“我吃好了,先上去了。”纪得站起身看着祝福说道,也不等答复,转身离开了。
这回轮到祝福目瞪口呆了,这可是纪小得第一次先行离去,之前也有过午餐时间,纪得等着祝福吃饭的情景,那时候她们也没有现在这么毫无顾虑,纪得等人是那种纯粹的等,不看手机,不玩游戏,也不会打扰祝福吃饭,不说话。就是安静的等。眼睛会放在合适的位置,尽量不给对方吃饭的人压力。祝福还是怪不好意思的:你吃完了先上去,不用等我。”
纪得知道祝福的心思,说道,“没事,我在消化。”
看,她这么一个为她人充分考虑的人,这会儿居然说走就走了。看她步履坚定的背影,怎么有种落荒而逃的错觉。这种错觉,陆禾也有。她在躲他,或者再直白一点,她懒得理他。不想见到他。不想和他有交集。
这种认知让陆禾眉头紧蹙,脸色不善。
抬手看了看表,是时候也该出发了,对祝福说,“我还有事,先走一步了,你慢用。”说罢,起身告辞。
这两人,怎么走路都像是带风?大长腿了不起啊!
这是祝福见到他俩后,最真实的反应。随即看看自己的小短腿,短叹一声,人和人的差距咋就这么大捏!?

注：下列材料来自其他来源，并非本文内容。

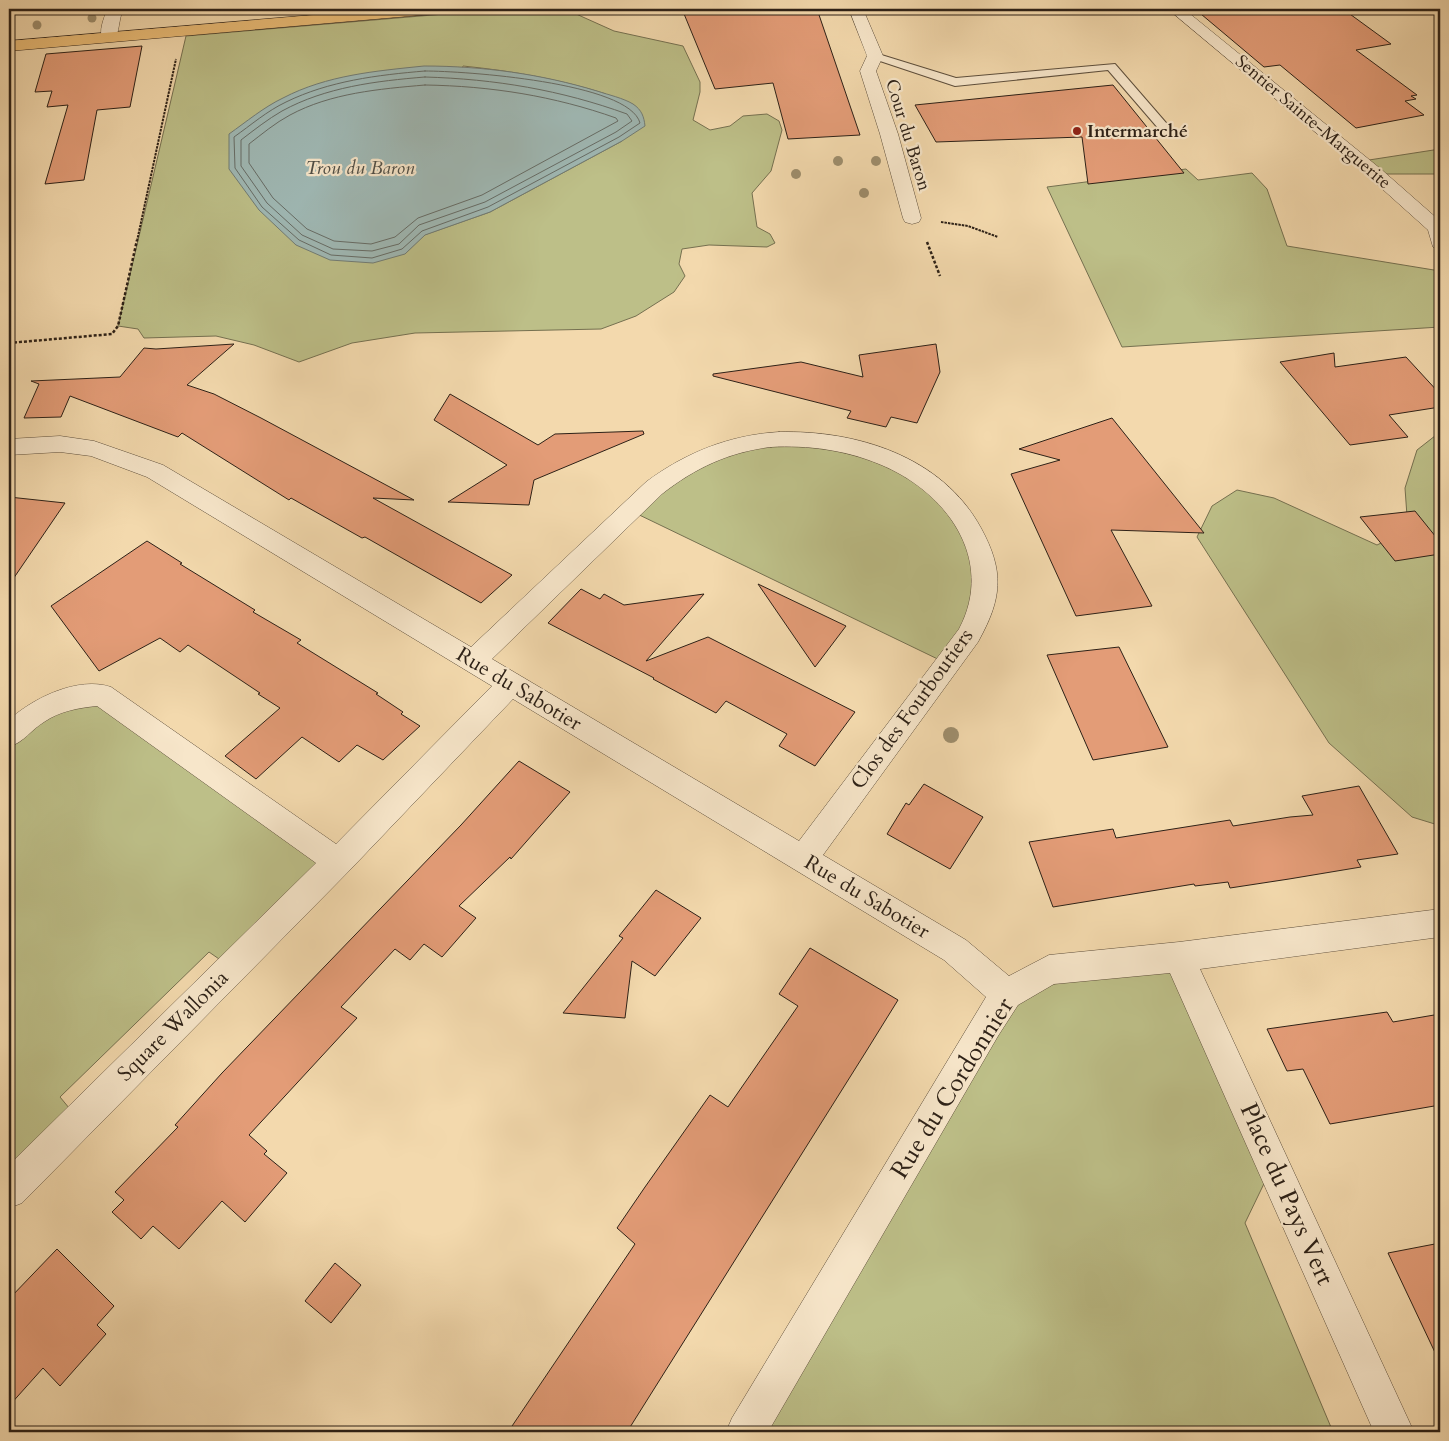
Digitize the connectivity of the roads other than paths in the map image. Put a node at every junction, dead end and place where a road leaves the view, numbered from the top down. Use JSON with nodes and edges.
{"nodes":[{"id":1,"x":290,"y":9,"type":"edge"},
{"id":2,"x":433,"y":9,"type":"edge"},
{"id":3,"x":856,"y":9,"type":"edge"},
{"id":4,"x":1176,"y":9,"type":"edge"},
{"id":5,"x":112,"y":23,"type":"edge"},
{"id":6,"x":9,"y":32,"type":"edge"},
{"id":7,"x":9,"y":46,"type":"edge"},
{"id":8,"x":875,"y":56,"type":"junction"},
{"id":9,"x":1168,"y":132,"type":"dead end"},
{"id":10,"x":912,"y":218,"type":"road end"},
{"id":11,"x":1440,"y":243,"type":"edge"},
{"id":12,"x":9,"y":447,"type":"edge"},
{"id":13,"x":473,"y":662,"type":"junction"},
{"id":14,"x":511,"y":684,"type":"junction"},
{"id":15,"x":9,"y":736,"type":"edge"},
{"id":16,"x":803,"y":859,"type":"junction"},
{"id":17,"x":338,"y":862,"type":"junction"},
{"id":18,"x":1440,"y":923,"type":"edge"},
{"id":19,"x":1179,"y":957,"type":"junction"},
{"id":20,"x":1007,"y":994,"type":"junction"},
{"id":21,"x":9,"y":1190,"type":"edge"},
{"id":22,"x":746,"y":1432,"type":"edge"},
{"id":23,"x":1394,"y":1432,"type":"edge"}],
"edges":[{"from":1,"to":5,"type":"main road"},
{"from":2,"to":5,"type":"main road"},
{"from":3,"to":8,"type":"street","name":"Cour du Baron"},
{"from":4,"to":11,"type":"street","name":"Sentier Sainte-Marguerite"},
{"from":5,"to":6,"type":"main road"},
{"from":5,"to":7,"type":"main road"},
{"from":8,"to":9,"type":"lane"},
{"from":8,"to":10,"type":"street","name":"Cour du Baron"},
{"from":12,"to":13,"type":"street","name":"Rue du Sabotier"},
{"from":13,"to":14,"type":"street","name":"Rue du Sabotier"},
{"from":13,"to":16,"type":"street","name":"Clos des Fourboutiers"},
{"from":14,"to":16,"type":"street","name":"Rue du Sabotier"},
{"from":14,"to":17,"type":"street","name":"Square Wallonia"},
{"from":15,"to":17,"type":"street"},
{"from":16,"to":20,"type":"street","name":"Rue du Sabotier"},
{"from":17,"to":21,"type":"street","name":"Square Wallonia"},
{"from":18,"to":19,"type":"street","name":"Rue du Cordonnier"},
{"from":19,"to":20,"type":"street","name":"Rue du Cordonnier"},
{"from":19,"to":23,"type":"street","name":"Place du Pays Vert"},
{"from":20,"to":22,"type":"street","name":"Rue du Cordonnier"}]}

陆禾步出员工餐厅时,a助已经在门口等着了,将手里的资料递过去:“和文化局各领导的会议约在下午一点,这次沈局有要事未能参加,王副局和其他领导都已经敲定了。车已经在门口了,陆总,沈局托人带口信,稍后会挪时间约你。”
“沈叔有心了,该是我登门拜访才是。年初拍卖会上得来的那台古砚找出来,改日我亲自送去。”陆禾心下感激,父亲的这一批老朋友,对他这个晚辈,是真的关照了。a助一一记下,上了车以后,陆禾优先处理完几个紧急文件,才得空休息一下。闭眼揉着眉心,眼前又浮现出纪得离去的背影。不觉头疼又加重了几分。如果昨天见她是故意为之,那今天这场,真的纯属巧合。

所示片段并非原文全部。